7. What it means for in-house R&D

For companies with their own R&D, AI for science in 2026 sorts into four maturity levels:

  • Level 1: use open tools. Consult the AlphaFold Database, use free models for screening and classification. Practically every R&D group can start without an AI team.
  • Level 2: connect your own data. Wire up existing internal databases (reactions, properties, runs), do light fine-tuning.
  • Level 3: active learning pipelines. Couple ML model and experiments in a closed loop, often semi-automated.
  • Level 4: self-driving lab. Fully automated, ML-controlled lab for a clearly scoped area. Multi-year programme.

For most companies levels 1–2 are the realistic investment field for the next 12–24 months. Level 3 pays off for those who see R&D as a structural competitive advantage. Level 4 is frontier work.

AI for science in 2026 is neither a vision nor a miracle — it is a mature field with clear levers and clear limits. Using the wrong method on the wrong problem burns money.

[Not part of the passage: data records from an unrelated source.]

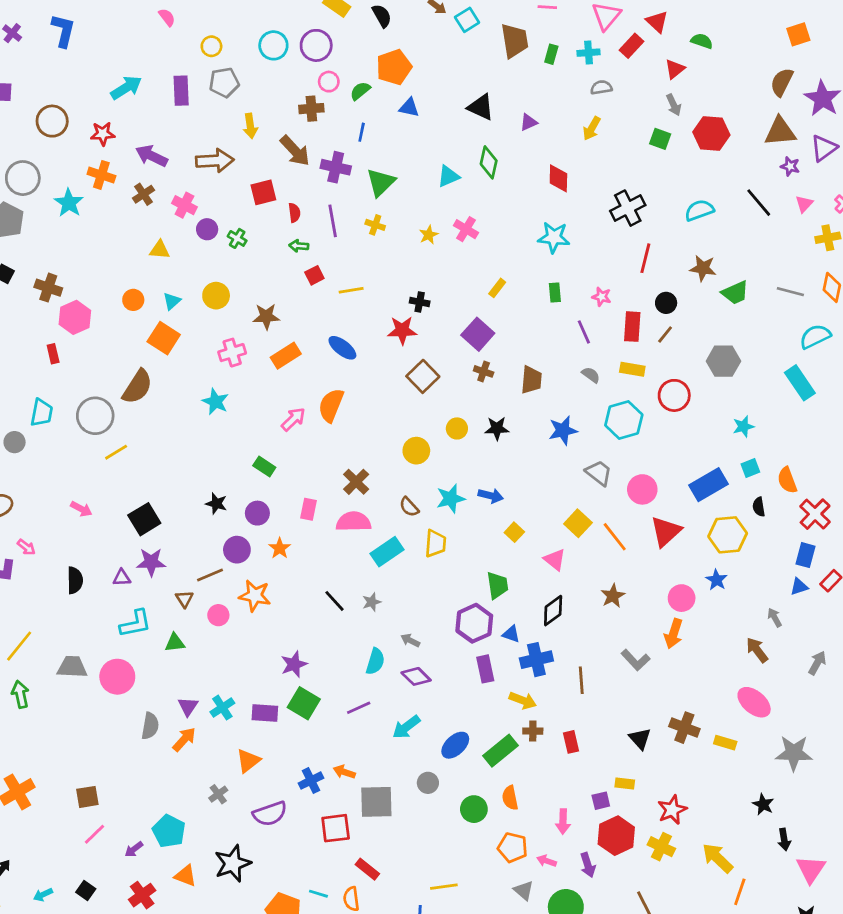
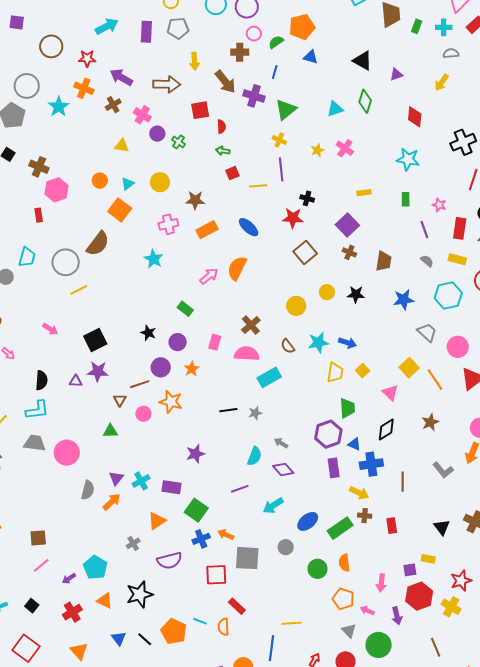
purple line: (333, 221) -> (281, 169), moved
yellow rectangle: (497, 288) -> (364, 193), turned 40
yellow trapezoid: (435, 543) -> (335, 373), moved
black line: (334, 601) -> (228, 410), turned -60
cyan L-shape: (135, 624) -> (37, 410), moved
green square: (304, 703) -> (196, 510), moved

Pairing method and problem intelligently delivers structural advantage. Useful starting points: AI use cases 2026 and Reasoning models.

// FAQ

Frequently asked questions.

  1. / 01What does AI for science mean exactly?

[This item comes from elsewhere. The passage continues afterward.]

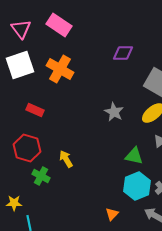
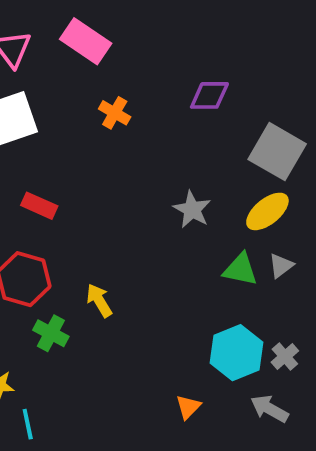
orange cross: (60, 69) -> (115, 113), moved, size x0.6
green triangle: (134, 156) -> (240, 269), moved

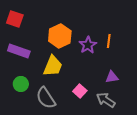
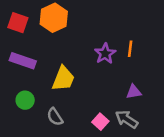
orange hexagon: (60, 36) -> (54, 18), moved
pink square: (80, 91) -> (100, 122), moved
gray semicircle: (46, 98) -> (55, 117), size x0.7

    AI for science covers AI methods that accelerate the production of scientific knowledge: predicting structures and properties, generating hypotheses, planning experiments, analyzing measurement data, autonomous lab control. It's not a single model but a methods toolbox — with AlphaFold as the iconic example, but now far beyond it.

  2. / 02Is AlphaFold the most important example?

    It's the most famous and most consequential so far. AlphaFold 2 (2020) and AlphaFold 3 (2024) moved computational protein structure prediction from 'years of lab work' to 'hours on a server'. That structurally changed structural biology. Similar effects are emerging in materials science (e.g. GNoME) and in quantitative chemistry.

  3. / 03Does AI for science only help large pharma and research organizations?

    No. Many methods are available as open-source models, APIs or cloud platforms. A mid-sized research company or university institute can today generate and prioritize its own drug or material candidates with a manageable budget. The lever is currently especially big in specialty chemicals, food science and industrial biotechnology.

  4. / 04How reliable are the predictions?

    Heavily domain-dependent. Protein structure prediction is for many classes today experimentally accurate. Drug-binding affinities are better than classical methods but far from perfect — they don't replace lab validation, they prioritize it. Material properties vary by class; metal alloys are well-modeled today, exotic compounds less so.

  5. / 05What is an autonomous lab?

    An autonomous (or self-driving) lab combines robotic experiment execution with ML-driven decision logic: the AI suggests the next experiments, the robot performs them, the results flow back into the model. In 2026 such systems run successfully in materials research, catalyst research and parts of chemistry — they are no longer a vision but observable practice.

  6. / 06What role do reasoning models play in AI for science?

    A growing one. Reasoning models can deliberate over scientific texts and data, synthesize hypotheses, and design experiment plans. They don't replace domain-specific models (AlphaFold, materials graph networks) but complement them as a 'scientific cockpit'. See Reasoning models for technical background.